Not All Bitcoin Purchases Are the Same
However, even those bullish on bitcoin are careful to add that one should not necessarily be immediately bullish on any given company’s bitcoin purchase.
“I genuinely believe Elon Musk and Jack Dorsey are looking at bitcoin as a store of value, a hedge against inflation due to all the currency that’s been printed recently, and they understand the space well,” said Dan Ushman, CEO of market analysis provider Trendspider. “But I think it gets shady elsewhere, in companies like Phunware.”
Phunware (PHUN) - Get Phunware, Inc. Report, a Texas-based software company, became notable for its announcement on April 6 of an initial purchase of 25.8 bitcoin at an average price of $58,133 per bitcoin. The approximately $1.5 million purchase helped the stock spike over 30% when it was announced, but required the use of nearly half of the company’s cash holdings as of its March 31 10-K filing. The company also noted in the filing that it has a history of losses and expects to continue to incur losses in the future, making the purchase all the more dubious.

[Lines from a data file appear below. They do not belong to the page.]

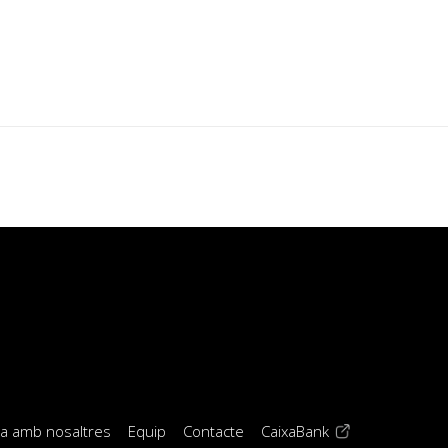
(opens in a new 
la amb nosaltres
Equip
Contacte
CaixaBank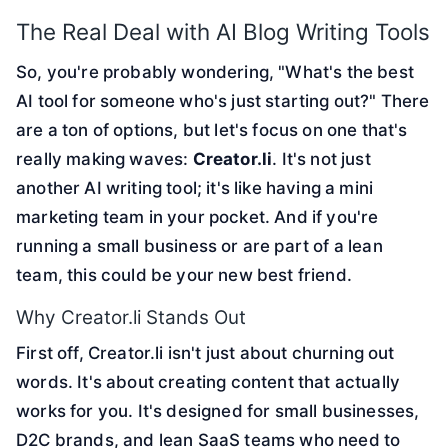
The Real Deal with AI Blog Writing Tools
So, you're probably wondering, "What's the best
AI tool for someone who's just starting out?" There
are a ton of options, but let's focus on one that's
really making waves:
Creator.li
. It's not just
another AI writing tool; it's like having a mini
marketing team in your pocket. And if you're
running a small business or are part of a lean
team, this could be your new best friend.
Why Creator.li Stands Out
First off, Creator.li isn't just about churning out
words. It's about creating content that actually
works for you. It's designed for small businesses,
D2C brands, and lean SaaS teams who need to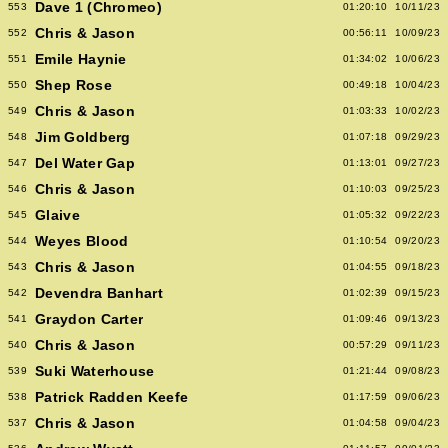
Dave 1 (Chromeo)
553
01:20:10
10/11/23
Chris & Jason
552
00:56:11
10/09/23
Emile Haynie
551
01:34:02
10/06/23
Shep Rose
550
00:49:18
10/04/23
Chris & Jason
549
01:03:33
10/02/23
Jim Goldberg
548
01:07:18
09/29/23
Del Water Gap
547
01:13:01
09/27/23
Chris & Jason
546
01:10:03
09/25/23
Glaive
545
01:05:32
09/22/23
Weyes Blood
544
01:10:54
09/20/23
Chris & Jason
543
01:04:55
09/18/23
Devendra Banhart
542
01:02:39
09/15/23
Graydon Carter
541
01:09:46
09/13/23
Chris & Jason
540
00:57:29
09/11/23
Suki Waterhouse
539
01:21:44
09/08/23
Patrick Radden Keefe
538
01:17:59
09/06/23
Chris & Jason
537
01:04:58
09/04/23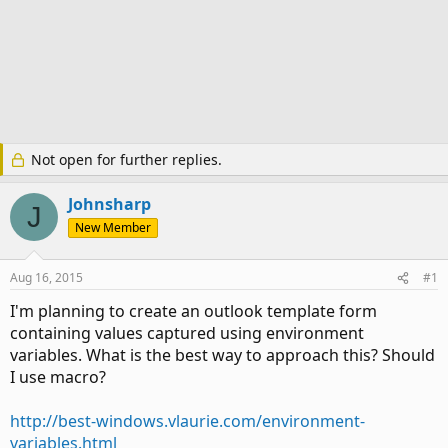
Not open for further replies.
Johnsharp
J
New Member
Aug 16, 2015
#1
I'm planning to create an outlook template form
containing values captured using environment
variables. What is the best way to approach this? Should
I use macro?
http://best-windows.vlaurie.com/environment-
variables.html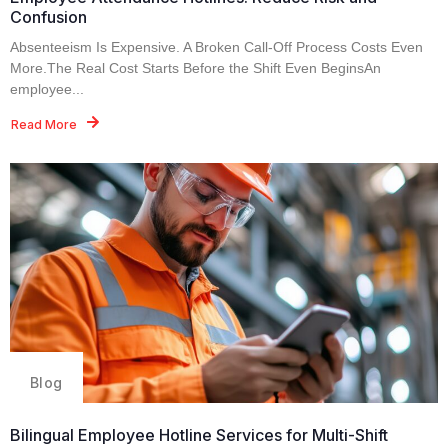
Confusion
Absenteeism Is Expensive. A Broken Call-Off Process Costs Even
More.The Real Cost Starts Before the Shift Even BeginsAn
employee...
Read More
Blog
Bilingual Employee Hotline Services for Multi-Shift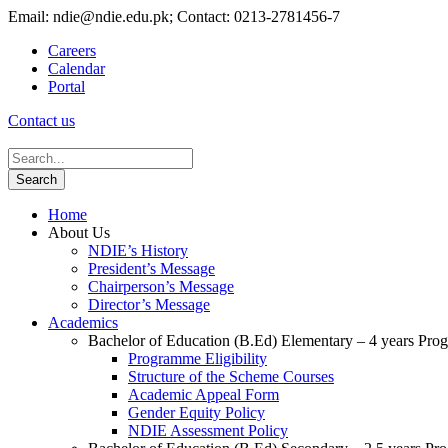
Email: ndie@ndie.edu.pk; Contact: 0213-2781456-7
Careers
Calendar
Portal
Contact us
Home
About Us
NDIE’s History
President’s Message
Chairperson’s Message
Director’s Message
Academics
Bachelor of Education (B.Ed) Elementary – 4 years Pr
Programme Eligibility
Structure of the Scheme Courses
Academic Appeal Form
Gender Equity Policy
NDIE Assessment Policy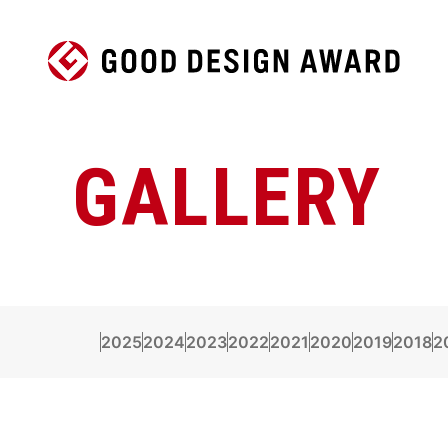
GALLERY
2025
2024
2023
2022
2021
2020
2019
2018
2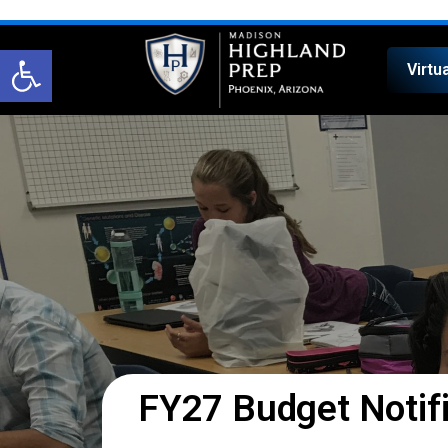
Open toolbar
Virtu
FY27 Budget Notifi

Ushman was quick to note the issue is not limited to just Phunware, but that that was merely a high-profile example. He likened the second strata of bitcoin-investing companies to 2017’s spate of companies chasing bitcoin and blockchain gains, most notably in Long Island Iced Tea renaming itself Long Blockchain Corp.
“When Elon Musk invests in crypto I think he looks at it as an investment and maybe even more so as insurance against inflation,” Ushman said. “When you see a small company with only a few million in revenue make an announcement about bitcoin that is unrelated to their business, that’s a red flag to me.”